Speaker
Description
Two competing theoretical approaches - the Sudden Model and the Adiabatic Model - have been widely used to explain the phenomenon of fusion hindrance in heavy-ion fusion reactions at deep sub-barrier energies. These models predict significantly different depths of the nucleus–nucleus interaction potential, yet they often reproduce similar fusion cross-sections. Thus, the underlying mechanism of the hindrance effect not fully resolved [1-3]. Motivated by this discrepancy, the present work explores additional dynamical factors that may either hinder or enhance fusion beyond the influence of potential depth alone. The nucleus–nucleus interaction potential is constructed using the Double-Folding Model [4], where the folding integral is evaluated in momentum space through a Fourier transform. Our analysis demonstrates that the physics governing the resulting interaction potential lies in the choice and treatment of the nuclear density distributions.
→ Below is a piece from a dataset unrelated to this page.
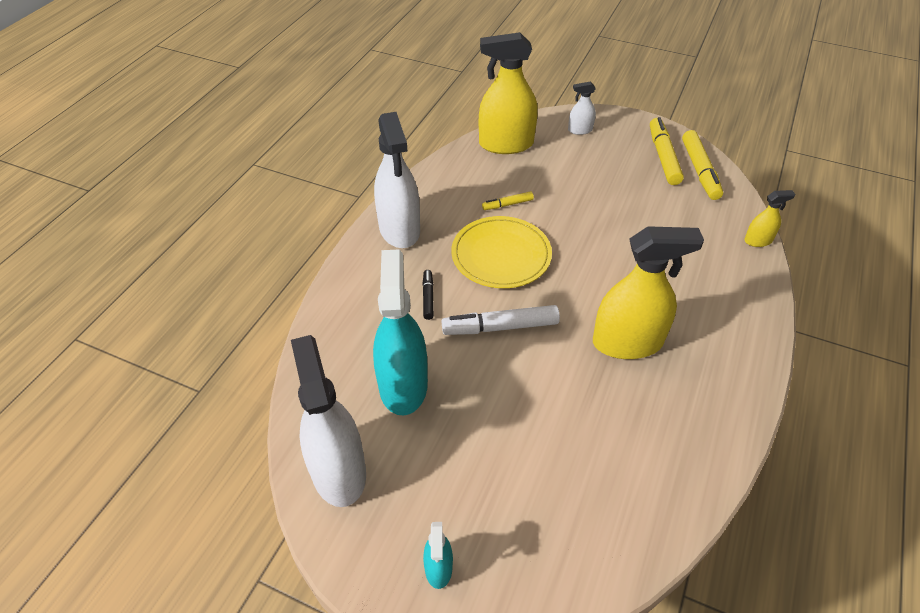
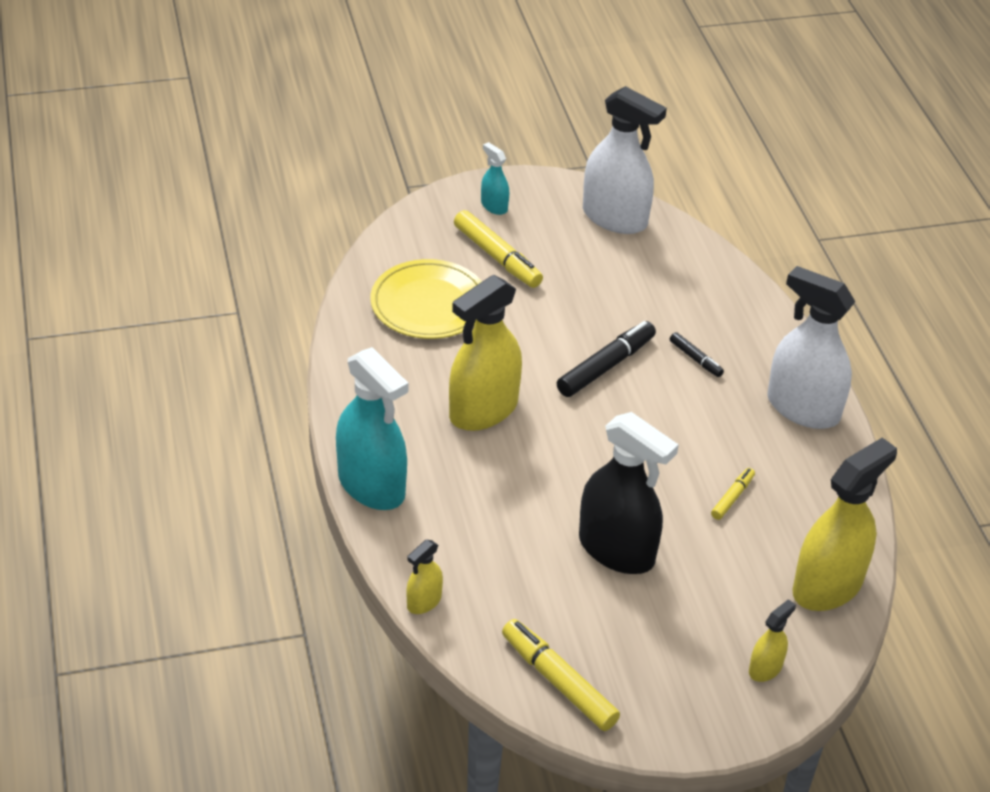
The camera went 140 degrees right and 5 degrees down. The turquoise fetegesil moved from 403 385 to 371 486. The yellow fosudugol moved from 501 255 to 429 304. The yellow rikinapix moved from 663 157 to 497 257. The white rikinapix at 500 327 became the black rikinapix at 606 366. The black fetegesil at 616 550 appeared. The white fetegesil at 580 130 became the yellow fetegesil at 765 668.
This is achieved through a systematic investigation of different density prescriptions. The implications of these findings and the resulting insight into heavy-ion fusion at deep sub-barrier energies will form the focus of our discussion.
References
1. Sorin Misicu and Henning Esbensen, Phys. Rev. Lett. 96, 112701 (2006).
2. Takatoshi Ichikawa, Koichi Hagino, and Akira Iwamoto, Phys. Rev. Lett. 103, 202701 (2009).
3. K. Cheng, C. Xu, C. Ma, J. Pu, and Y. Wang, Phys. Rev. C 103, 014613 (2021).
4. G. R. Satchler and W. G. Love, Phys. Rep. 55, 183 (1979).